Japan subscribes to the IMF's Special Data Dissemination Standard (SDDS) and meets or exceeds most requirements of coverage, periodicity, and timeliness of its data. However, the SDDS website discloses that Japan avails itself of flexibility options for its central and general government operations data. The website shows that Japan produces advance release calendars for its fiscal sector data, and makes such data available to all interested users simultaneously. There is no government access to the fiscal data, and no commentary accompanies the release of general government or public sector operations data.

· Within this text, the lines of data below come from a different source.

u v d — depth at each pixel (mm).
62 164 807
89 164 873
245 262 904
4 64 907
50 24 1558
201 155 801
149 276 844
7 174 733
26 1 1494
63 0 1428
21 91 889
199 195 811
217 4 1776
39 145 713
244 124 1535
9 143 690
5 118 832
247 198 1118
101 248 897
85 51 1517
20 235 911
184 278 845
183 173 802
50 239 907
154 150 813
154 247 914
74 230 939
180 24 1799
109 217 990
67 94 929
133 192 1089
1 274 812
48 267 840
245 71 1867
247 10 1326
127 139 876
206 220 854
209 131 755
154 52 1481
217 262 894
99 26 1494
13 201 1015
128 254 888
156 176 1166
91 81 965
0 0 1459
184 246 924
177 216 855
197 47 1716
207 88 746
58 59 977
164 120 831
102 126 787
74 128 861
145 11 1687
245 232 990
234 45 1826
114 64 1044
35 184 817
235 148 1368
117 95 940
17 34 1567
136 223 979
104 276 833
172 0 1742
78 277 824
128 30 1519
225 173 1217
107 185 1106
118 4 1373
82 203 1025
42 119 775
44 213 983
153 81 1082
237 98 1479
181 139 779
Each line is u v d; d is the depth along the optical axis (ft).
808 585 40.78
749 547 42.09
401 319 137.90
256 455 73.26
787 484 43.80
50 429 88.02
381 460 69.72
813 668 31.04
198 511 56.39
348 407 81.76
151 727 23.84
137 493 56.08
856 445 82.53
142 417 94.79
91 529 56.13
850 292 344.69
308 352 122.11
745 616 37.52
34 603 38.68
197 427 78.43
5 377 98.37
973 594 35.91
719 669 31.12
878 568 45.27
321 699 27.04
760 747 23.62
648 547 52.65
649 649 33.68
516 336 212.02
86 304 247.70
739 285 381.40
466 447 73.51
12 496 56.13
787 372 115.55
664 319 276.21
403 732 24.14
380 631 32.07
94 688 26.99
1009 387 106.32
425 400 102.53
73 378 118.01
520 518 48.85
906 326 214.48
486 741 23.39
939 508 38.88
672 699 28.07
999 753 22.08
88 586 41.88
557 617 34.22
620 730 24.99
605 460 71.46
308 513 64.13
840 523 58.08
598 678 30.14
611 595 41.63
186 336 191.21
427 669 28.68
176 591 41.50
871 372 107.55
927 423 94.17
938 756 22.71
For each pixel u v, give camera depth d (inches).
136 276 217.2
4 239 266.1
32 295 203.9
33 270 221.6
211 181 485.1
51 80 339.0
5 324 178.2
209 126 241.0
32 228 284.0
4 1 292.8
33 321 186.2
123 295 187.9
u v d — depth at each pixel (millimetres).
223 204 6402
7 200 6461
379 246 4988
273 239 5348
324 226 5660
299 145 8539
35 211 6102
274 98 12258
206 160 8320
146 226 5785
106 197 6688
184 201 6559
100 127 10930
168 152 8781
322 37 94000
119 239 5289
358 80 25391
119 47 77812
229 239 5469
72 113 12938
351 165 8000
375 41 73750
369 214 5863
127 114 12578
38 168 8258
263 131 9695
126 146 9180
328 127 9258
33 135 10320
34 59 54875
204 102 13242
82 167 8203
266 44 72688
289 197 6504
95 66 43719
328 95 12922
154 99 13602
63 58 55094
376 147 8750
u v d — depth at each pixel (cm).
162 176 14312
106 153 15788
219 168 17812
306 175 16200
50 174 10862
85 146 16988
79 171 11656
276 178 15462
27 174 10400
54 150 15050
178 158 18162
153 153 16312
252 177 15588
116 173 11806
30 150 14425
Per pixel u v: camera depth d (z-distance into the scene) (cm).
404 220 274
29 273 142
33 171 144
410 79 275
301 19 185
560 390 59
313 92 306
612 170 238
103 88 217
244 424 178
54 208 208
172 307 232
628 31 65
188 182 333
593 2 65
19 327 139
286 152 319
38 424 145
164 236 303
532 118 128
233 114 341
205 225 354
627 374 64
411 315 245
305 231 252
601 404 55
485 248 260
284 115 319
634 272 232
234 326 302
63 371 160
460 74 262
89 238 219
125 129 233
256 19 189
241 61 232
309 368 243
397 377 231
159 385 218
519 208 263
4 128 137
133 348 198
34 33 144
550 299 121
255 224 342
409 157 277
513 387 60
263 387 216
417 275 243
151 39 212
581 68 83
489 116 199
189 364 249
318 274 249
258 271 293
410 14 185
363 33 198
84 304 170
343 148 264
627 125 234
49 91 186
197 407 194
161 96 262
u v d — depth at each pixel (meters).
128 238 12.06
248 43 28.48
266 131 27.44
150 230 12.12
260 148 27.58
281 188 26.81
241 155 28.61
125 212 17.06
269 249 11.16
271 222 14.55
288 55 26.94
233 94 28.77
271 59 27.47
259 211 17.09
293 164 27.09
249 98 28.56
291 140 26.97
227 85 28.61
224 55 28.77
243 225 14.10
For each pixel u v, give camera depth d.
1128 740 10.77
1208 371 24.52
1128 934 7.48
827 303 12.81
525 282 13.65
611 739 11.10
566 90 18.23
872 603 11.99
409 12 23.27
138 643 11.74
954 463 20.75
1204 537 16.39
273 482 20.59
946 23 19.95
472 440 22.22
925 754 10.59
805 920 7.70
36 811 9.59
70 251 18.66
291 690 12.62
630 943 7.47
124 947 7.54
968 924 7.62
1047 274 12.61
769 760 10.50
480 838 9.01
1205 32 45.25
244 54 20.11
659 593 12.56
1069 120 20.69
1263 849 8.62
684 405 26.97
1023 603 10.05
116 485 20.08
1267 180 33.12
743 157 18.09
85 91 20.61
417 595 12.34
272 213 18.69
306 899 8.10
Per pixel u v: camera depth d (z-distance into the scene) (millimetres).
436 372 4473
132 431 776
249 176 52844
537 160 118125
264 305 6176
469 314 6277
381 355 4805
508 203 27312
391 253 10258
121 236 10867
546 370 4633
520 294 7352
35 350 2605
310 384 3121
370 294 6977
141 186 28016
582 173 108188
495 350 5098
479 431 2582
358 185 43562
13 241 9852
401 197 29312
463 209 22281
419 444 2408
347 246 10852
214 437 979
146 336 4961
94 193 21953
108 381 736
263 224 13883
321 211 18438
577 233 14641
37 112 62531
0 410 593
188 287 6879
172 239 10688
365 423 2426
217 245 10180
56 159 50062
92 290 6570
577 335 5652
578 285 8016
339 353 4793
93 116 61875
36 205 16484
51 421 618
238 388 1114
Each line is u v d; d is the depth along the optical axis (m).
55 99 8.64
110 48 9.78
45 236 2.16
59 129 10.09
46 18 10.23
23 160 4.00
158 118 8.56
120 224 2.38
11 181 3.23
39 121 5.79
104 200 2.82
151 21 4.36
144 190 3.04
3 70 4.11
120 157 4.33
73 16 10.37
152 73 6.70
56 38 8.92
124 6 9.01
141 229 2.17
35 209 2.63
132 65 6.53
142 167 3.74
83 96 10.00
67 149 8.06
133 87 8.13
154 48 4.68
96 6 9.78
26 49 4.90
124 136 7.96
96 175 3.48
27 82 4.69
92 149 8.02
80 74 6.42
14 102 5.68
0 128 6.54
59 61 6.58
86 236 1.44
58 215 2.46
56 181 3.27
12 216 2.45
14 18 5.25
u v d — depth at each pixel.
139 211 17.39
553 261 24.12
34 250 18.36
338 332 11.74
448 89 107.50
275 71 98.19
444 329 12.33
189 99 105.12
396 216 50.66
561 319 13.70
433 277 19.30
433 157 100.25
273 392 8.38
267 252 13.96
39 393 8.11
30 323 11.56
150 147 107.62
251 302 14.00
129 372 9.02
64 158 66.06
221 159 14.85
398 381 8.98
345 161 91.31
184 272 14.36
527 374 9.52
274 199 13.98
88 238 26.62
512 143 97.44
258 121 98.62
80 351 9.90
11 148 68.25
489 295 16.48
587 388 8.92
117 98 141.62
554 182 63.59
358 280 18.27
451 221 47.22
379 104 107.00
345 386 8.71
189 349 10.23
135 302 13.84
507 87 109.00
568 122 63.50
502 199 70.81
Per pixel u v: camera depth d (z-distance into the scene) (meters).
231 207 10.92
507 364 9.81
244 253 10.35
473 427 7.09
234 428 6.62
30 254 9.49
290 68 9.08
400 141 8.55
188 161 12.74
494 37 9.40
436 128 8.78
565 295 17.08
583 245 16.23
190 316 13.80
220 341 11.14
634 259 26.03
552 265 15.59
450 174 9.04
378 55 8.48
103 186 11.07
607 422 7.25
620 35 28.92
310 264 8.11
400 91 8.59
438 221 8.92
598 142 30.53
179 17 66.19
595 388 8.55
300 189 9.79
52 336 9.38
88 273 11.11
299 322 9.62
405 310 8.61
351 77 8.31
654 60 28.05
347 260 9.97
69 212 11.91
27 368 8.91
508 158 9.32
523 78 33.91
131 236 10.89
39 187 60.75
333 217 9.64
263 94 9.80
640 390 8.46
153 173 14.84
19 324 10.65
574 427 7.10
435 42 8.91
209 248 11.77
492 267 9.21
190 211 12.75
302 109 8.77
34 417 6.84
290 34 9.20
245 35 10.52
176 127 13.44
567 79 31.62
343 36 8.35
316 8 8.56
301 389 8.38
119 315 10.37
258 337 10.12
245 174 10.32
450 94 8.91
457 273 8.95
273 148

IIIndependent assurances of integrity.
The IMF's 2001 ROSC states that "fiscal information is subject to effective independent audit" (p. 12). However, the assessment does not specifically address Japan's compliance with this principle. The Constitution mandates that the Board of Audit conduct an annual audit of the final accounts. The Board of Audit is legally independent of the Cabinet. Every November, the Board's submits its audit report to the Cabinet, which then submits the report to the Diet. Upon submission to the Cabinet, the Board also disseminates a summary of its audit report to the press. Perhaps most importantly, the Board of Audit is legally authorized to require the rectification of any improprieties it identifies.
To maximize the integrity of budget data, final accounts are fully reconciled with the budget and with the Bank of Japan's accounting report on the national treasury accounts. The ROSC finds that Japan's decentralized approach to the compilation of government finance statistics further enhances independent assurances of integrity. For instance, the national accounts and the national government finance statistics are prepared by two separate independent bodies, the Economic and Social Research Institute of the Cabinet Office and the Budget Bureau of the Ministry of Finance, respectively. The ROSC found Japan's budget data to be based on fairly reliable forecasts and expenditure estimates in initial budgets. However, the ROSC cautioned that that Japan's heavy reliance on supplementary budgets diminished the significance of the estimates, and of the initial budget as a measure of fiscal stance. In its 2004 ROSC Update, the IMF applauded Japan's efforts to reduce its reliance on supplementary budgets since 2003.